■ STATED TASK
Please copy the records from the start through the line that has "genus: Columba", swapping "phylum" for "division" and leaving everything else unchanged.

■ RECORD EXTRACTS
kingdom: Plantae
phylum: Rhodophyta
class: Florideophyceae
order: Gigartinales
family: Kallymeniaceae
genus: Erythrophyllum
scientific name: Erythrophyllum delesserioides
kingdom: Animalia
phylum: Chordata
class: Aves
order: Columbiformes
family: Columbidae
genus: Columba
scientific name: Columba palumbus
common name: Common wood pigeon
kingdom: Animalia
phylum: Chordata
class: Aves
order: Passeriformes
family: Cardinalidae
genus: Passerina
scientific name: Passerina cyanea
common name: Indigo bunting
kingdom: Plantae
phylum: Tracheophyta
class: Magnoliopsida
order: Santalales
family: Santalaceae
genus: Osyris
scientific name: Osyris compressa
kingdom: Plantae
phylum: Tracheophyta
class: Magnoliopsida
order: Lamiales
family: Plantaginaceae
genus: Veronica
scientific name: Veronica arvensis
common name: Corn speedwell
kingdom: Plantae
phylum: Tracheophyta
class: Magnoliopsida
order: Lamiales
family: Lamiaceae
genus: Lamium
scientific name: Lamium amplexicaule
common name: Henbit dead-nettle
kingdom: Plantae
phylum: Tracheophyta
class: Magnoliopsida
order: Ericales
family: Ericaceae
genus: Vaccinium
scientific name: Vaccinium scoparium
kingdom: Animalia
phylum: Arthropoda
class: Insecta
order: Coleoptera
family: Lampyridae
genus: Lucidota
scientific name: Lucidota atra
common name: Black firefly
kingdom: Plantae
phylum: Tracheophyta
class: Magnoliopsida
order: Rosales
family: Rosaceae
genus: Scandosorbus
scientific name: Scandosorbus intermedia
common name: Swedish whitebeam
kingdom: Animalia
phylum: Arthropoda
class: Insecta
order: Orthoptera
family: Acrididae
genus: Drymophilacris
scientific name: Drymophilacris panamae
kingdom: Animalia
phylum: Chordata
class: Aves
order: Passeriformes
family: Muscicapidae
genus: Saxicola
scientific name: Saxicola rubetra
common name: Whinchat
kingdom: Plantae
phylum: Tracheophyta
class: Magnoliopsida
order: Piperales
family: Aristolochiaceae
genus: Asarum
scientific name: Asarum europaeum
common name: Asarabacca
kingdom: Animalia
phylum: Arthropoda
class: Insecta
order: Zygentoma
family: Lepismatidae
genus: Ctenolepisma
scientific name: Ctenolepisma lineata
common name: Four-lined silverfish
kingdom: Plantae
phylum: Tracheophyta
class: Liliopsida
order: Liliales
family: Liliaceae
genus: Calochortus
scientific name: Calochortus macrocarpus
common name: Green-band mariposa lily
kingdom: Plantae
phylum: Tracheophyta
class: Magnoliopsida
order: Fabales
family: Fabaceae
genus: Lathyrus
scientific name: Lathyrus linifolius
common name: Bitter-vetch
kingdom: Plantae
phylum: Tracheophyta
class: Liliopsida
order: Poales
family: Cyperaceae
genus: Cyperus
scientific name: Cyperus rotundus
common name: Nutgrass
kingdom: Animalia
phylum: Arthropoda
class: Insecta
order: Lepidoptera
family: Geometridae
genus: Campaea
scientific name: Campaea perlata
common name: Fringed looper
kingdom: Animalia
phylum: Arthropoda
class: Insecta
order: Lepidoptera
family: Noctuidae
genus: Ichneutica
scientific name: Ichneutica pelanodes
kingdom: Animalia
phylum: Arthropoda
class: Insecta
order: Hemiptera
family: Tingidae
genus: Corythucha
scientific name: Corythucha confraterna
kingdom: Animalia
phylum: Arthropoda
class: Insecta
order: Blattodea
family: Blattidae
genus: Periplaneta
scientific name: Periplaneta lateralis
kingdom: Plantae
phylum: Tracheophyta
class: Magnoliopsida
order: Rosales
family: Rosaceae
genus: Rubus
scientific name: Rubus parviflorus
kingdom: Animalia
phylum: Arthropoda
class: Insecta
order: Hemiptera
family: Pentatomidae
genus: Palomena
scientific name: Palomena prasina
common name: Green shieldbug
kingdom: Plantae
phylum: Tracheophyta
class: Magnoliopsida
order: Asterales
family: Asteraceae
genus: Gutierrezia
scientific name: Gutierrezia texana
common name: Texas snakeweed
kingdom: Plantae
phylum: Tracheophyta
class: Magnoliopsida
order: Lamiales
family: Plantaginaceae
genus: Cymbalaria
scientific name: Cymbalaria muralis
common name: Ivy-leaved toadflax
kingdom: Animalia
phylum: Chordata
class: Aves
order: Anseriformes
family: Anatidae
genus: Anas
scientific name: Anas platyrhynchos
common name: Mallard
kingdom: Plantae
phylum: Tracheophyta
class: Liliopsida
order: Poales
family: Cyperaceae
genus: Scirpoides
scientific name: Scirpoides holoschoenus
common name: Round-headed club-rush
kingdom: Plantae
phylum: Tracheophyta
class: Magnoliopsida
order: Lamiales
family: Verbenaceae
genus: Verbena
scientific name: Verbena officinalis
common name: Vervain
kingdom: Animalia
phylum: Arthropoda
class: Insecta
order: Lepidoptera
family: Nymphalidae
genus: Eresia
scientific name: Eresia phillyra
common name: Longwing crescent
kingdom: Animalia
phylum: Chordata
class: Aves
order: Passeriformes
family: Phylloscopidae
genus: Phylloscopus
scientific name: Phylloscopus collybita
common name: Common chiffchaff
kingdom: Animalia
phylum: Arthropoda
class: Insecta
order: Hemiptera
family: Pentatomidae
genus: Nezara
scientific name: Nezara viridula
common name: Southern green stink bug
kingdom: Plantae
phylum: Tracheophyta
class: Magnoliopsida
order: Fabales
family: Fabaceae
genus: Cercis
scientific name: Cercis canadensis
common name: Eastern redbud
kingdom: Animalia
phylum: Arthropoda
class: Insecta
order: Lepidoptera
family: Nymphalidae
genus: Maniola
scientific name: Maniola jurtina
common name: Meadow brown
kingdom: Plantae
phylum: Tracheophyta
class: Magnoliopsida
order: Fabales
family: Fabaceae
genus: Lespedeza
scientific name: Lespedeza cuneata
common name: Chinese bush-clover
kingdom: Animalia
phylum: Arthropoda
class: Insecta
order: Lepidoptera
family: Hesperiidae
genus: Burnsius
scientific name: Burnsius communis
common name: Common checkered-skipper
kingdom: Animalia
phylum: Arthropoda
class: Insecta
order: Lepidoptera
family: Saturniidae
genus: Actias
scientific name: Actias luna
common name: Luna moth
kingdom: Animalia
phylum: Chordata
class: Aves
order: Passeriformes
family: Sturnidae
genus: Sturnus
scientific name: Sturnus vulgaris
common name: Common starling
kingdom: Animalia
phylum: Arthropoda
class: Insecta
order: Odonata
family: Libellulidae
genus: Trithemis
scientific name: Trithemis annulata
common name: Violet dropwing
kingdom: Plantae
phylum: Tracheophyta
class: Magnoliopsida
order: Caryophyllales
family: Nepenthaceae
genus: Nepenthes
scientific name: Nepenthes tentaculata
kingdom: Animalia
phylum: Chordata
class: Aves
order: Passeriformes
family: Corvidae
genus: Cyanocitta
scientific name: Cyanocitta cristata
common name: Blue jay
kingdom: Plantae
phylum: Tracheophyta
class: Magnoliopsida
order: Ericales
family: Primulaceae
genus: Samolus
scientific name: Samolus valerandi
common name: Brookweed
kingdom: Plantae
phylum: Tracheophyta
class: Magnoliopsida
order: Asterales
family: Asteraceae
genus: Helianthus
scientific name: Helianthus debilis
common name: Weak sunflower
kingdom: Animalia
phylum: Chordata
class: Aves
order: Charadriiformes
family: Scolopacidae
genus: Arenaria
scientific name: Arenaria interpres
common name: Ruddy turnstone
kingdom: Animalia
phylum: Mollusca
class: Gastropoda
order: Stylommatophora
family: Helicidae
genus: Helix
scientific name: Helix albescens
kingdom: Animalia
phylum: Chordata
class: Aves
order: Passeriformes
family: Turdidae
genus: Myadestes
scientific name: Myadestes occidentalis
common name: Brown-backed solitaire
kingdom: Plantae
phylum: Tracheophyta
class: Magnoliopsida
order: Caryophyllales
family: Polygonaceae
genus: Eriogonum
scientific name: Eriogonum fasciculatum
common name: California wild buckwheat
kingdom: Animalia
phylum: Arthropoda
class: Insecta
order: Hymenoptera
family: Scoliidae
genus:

■ RESULT
kingdom: Plantae
division: Rhodophyta
class: Florideophyceae
order: Gigartinales
family: Kallymeniaceae
genus: Erythrophyllum
scientific name: Erythrophyllum delesserioides
kingdom: Animalia
division: Chordata
class: Aves
order: Columbiformes
family: Columbidae
genus: Columba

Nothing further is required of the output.